◆ **PROBLEM DESCRIPTION**:
Locate the line containing "du ser vara" in the data below. Reproduce it and every following line up to the end, exactly as given.

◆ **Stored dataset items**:

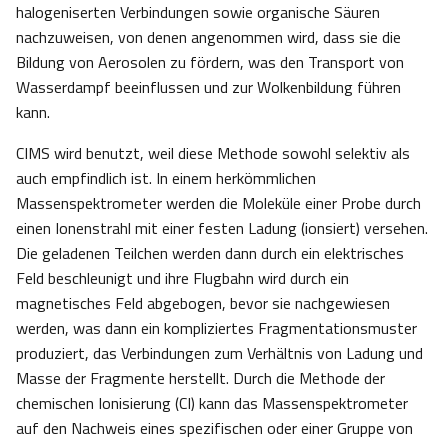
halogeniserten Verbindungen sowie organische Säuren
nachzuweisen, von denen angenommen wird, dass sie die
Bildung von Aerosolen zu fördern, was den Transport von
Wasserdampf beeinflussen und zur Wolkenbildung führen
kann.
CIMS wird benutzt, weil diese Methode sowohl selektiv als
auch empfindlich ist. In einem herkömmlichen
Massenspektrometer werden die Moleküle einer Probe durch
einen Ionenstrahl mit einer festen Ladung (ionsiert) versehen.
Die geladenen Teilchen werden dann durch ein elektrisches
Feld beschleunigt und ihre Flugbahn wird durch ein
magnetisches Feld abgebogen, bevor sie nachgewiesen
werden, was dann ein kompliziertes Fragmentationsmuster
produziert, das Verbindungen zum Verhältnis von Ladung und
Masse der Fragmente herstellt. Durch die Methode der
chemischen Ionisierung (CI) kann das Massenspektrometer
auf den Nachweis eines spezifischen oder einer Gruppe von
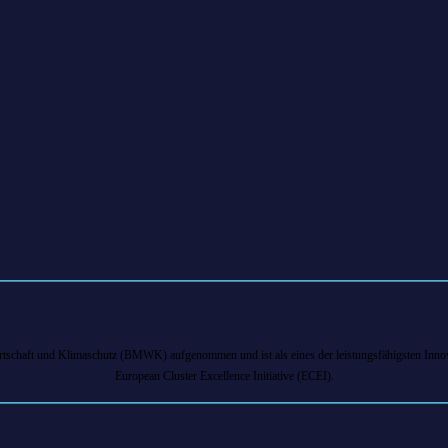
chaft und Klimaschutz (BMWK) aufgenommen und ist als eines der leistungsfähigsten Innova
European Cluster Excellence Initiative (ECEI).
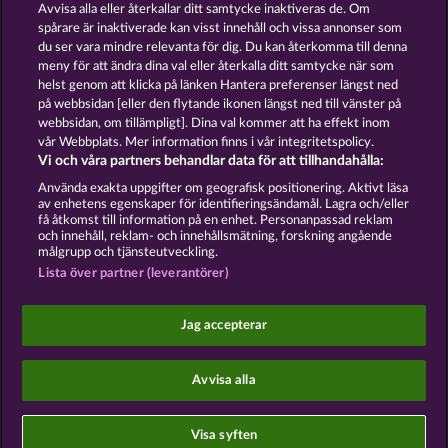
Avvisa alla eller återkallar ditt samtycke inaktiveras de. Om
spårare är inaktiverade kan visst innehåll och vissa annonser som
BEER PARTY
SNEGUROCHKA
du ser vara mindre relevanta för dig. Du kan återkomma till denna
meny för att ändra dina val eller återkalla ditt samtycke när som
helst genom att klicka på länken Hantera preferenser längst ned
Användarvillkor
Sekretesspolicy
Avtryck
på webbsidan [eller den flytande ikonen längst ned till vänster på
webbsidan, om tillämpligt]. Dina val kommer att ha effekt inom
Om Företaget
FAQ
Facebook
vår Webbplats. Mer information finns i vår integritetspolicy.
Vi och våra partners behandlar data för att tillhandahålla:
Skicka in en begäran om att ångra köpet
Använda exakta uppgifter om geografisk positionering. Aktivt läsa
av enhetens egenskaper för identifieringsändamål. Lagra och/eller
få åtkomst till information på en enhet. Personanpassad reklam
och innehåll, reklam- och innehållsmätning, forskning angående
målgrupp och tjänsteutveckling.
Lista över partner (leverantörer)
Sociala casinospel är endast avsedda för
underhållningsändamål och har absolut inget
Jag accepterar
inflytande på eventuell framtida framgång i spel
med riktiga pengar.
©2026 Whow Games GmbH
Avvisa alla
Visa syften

◆ **FINAL ANSWER**:
du ser vara mindre relevanta för dig. Du kan återkomma till denna
meny för att ändra dina val eller återkalla ditt samtycke när som
helst genom att klicka på länken Hantera preferenser längst ned
Användarvillkor
Sekretesspolicy
Avtryck
på webbsidan [eller den flytande ikonen längst ned till vänster på
webbsidan, om tillämpligt]. Dina val kommer att ha effekt inom
Om Företaget
FAQ
Facebook
vår Webbplats. Mer information finns i vår integritetspolicy.
Vi och våra partners behandlar data för att tillhandahålla:
Skicka in en begäran om att ångra köpet
Använda exakta uppgifter om geografisk positionering. Aktivt läsa
av enhetens egenskaper för identifieringsändamål. Lagra och/eller
få åtkomst till information på en enhet. Personanpassad reklam
och innehåll, reklam- och innehållsmätning, forskning angående
målgrupp och tjänsteutveckling.
Lista över partner (leverantörer)
Sociala casinospel är endast avsedda för
underhållningsändamål och har absolut inget
Jag accepterar
inflytande på eventuell framtida framgång i spel
med riktiga pengar.
©2026 Whow Games GmbH
Avvisa alla
Visa syften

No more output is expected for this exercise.